O Vaticano afirmou nesta quarta-feira que uma carta enviada para bispos irlandeses a respeito das preocupações sobre os relatos à polícia de casos de abusos sexuais contra crianças foi "profundamente mal interpretada".
O porta-voz do Vaticano, reverendo Federico Lombardi, disse que na carta de 1997 a igreja queria apenas assegurar que os bispos irlandeses seguiriam precisamente as leis canônicas, de forma que os padres não tivessem bases técnicas para escapar à punição da igreja. Segundo o advogado do Vaticano, Jeffrey Lena, de forma alguma o documento instruía os bispos a desconsiderar a exigência de relatar os abusos às autoridades civis.
Lombardi e Lena divulgaram comunicados depois de a Associated Press ter revelado, ontem, que a carta de um importante diplomata da Santa Sé na Irlanda afirmava que a política dos bispos irlandeses de obrigar o relato de abusos à polícia "provoca sérias reservas de natureza tanto moral quanto canônica".
A carta cita a Congregação para o Clero do Vaticano, que havia revisado o documento irlandês. Na época, o órgão era presidido pelo cardeal Dario Castrillon Hoyos, que já defendeu várias vezes a prática da igreja de não relatar os casos de abuso à polícia.
O comunicado de Lombardi lembra que a carta do núncio do Vaticano, arcebispo Luciano Storero, foi escrita antes das instruções de maio de 2001, nas quais a igreja determina a todos os bispos do mundo a enviar os casos para a Congregação para a Doutrina da Fé, para revisão. O Vaticano afirma que as instruções de 2001 marcam uma mudança na forma de lidar com os abusos. Mas as normas não dizem nada sobre relatar os abusos à policia. Somente no ano passado o Vaticano publicou em seu site um guia não-oficial e sem peso legal dizendo que os bispos deveriam seguir as leis de cada país sobre o relato dos crimes, quando elas existirem.
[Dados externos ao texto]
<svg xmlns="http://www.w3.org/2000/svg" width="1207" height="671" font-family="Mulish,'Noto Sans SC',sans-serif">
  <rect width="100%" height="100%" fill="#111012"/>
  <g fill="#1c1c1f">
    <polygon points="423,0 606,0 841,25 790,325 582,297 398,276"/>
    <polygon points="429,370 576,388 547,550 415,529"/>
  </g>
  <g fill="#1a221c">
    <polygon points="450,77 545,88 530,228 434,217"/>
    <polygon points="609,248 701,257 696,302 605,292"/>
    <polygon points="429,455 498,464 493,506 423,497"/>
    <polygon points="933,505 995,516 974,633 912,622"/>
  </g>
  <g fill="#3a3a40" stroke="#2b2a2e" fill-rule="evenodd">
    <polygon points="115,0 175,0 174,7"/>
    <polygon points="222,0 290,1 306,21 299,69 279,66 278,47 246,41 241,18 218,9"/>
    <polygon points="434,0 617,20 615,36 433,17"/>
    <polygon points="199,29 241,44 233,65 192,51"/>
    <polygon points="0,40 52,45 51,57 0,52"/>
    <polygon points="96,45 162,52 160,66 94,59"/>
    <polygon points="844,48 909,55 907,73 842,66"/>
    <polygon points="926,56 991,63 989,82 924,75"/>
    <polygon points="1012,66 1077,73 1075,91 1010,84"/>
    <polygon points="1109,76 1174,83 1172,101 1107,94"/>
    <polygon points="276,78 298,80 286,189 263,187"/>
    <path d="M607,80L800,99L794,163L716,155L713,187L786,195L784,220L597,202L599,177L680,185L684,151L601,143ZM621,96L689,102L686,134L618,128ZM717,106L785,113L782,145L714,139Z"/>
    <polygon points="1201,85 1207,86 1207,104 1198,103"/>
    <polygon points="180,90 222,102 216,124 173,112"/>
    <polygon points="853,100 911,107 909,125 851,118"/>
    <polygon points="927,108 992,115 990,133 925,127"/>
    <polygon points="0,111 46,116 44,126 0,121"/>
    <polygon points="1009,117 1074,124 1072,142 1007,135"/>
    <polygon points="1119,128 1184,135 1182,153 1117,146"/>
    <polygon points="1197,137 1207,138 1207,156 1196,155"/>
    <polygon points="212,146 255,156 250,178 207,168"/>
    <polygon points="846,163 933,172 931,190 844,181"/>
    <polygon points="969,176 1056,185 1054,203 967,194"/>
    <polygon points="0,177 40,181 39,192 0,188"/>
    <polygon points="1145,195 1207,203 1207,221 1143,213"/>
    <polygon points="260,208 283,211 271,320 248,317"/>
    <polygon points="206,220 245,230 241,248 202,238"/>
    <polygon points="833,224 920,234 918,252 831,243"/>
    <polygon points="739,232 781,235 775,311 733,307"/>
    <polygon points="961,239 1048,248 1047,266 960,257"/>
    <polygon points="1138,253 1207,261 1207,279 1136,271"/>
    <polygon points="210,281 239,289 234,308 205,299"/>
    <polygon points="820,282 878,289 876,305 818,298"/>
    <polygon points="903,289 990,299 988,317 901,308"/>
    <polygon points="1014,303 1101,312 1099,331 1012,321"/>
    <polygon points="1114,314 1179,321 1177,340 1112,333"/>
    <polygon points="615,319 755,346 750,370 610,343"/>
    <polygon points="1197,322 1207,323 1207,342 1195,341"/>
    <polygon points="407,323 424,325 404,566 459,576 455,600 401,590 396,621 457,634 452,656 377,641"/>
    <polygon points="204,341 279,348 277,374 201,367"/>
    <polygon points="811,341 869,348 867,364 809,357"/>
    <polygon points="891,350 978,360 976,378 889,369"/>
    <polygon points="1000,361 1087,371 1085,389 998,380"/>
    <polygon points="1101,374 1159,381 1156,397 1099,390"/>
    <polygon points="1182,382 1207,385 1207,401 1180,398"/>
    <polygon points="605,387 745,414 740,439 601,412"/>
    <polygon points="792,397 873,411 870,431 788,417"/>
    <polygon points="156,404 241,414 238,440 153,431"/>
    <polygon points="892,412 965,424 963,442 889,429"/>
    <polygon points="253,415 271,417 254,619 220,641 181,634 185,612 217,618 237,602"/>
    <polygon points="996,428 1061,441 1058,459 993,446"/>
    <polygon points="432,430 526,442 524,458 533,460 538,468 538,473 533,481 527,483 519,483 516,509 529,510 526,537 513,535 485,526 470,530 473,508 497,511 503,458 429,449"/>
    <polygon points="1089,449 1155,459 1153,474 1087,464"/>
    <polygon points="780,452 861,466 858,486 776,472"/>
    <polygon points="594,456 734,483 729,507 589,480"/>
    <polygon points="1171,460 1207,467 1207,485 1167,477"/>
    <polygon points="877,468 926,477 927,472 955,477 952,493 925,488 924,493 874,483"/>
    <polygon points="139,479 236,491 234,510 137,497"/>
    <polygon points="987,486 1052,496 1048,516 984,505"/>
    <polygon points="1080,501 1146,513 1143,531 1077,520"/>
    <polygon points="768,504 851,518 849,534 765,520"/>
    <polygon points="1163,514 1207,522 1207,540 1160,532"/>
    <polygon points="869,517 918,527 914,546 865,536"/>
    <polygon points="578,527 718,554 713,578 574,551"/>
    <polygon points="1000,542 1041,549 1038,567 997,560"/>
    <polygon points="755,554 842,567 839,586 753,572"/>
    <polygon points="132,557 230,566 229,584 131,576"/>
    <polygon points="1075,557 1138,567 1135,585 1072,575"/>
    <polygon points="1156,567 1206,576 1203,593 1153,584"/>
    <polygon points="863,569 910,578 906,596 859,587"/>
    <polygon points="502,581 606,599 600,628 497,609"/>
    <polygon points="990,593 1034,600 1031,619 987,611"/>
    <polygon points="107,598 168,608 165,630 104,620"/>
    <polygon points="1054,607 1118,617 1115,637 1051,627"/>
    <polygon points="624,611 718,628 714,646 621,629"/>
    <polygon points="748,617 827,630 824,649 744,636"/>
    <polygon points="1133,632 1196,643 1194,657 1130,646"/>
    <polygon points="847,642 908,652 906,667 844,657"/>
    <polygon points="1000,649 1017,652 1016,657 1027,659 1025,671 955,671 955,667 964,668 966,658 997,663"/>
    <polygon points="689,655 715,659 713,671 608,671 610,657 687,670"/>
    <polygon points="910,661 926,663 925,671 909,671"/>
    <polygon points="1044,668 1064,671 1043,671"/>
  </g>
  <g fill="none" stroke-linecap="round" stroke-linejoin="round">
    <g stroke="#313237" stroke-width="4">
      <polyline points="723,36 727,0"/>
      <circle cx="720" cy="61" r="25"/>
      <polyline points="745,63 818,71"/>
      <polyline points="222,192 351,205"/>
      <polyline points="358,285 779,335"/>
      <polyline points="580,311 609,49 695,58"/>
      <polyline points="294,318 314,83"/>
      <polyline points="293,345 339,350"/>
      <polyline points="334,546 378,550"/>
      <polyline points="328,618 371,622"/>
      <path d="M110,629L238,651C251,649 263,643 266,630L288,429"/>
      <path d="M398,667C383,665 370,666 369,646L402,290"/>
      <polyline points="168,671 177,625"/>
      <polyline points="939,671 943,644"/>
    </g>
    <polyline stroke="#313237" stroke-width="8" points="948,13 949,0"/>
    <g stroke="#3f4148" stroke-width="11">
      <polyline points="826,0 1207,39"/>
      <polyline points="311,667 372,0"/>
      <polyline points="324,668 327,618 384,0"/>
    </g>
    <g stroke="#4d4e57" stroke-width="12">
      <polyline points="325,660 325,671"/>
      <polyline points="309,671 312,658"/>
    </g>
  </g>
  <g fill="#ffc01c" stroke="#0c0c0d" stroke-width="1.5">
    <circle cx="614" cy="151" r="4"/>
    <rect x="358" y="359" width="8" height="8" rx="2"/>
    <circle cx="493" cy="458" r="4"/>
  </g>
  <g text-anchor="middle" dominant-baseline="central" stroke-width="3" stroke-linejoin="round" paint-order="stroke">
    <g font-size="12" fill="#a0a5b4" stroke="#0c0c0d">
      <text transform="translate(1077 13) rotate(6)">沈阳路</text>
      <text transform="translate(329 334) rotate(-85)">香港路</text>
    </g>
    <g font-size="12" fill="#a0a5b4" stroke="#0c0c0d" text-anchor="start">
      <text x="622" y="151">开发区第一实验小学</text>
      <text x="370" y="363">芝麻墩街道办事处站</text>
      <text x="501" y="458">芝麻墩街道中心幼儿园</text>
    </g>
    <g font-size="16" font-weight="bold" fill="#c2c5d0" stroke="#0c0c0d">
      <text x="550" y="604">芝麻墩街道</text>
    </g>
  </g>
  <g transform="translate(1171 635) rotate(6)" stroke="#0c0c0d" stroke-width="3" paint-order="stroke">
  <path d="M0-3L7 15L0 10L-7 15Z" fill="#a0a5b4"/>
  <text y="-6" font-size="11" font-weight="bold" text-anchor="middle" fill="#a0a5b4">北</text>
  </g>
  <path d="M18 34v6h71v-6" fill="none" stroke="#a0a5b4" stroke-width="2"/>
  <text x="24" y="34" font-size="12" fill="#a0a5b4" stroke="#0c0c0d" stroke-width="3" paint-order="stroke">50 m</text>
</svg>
A preocupação do Vaticano sobre a exigência de relatar os abusos se baseia em parte na regra de que informações passadas durante o sacramento da confissão devem permanecer confidenciais. Os advogados das vítimas dizem que esse caráter de confidencialidade se soma a uma política de encobrir os abusos e não relatá-los às autoridades civis. As informações são da Associated Press.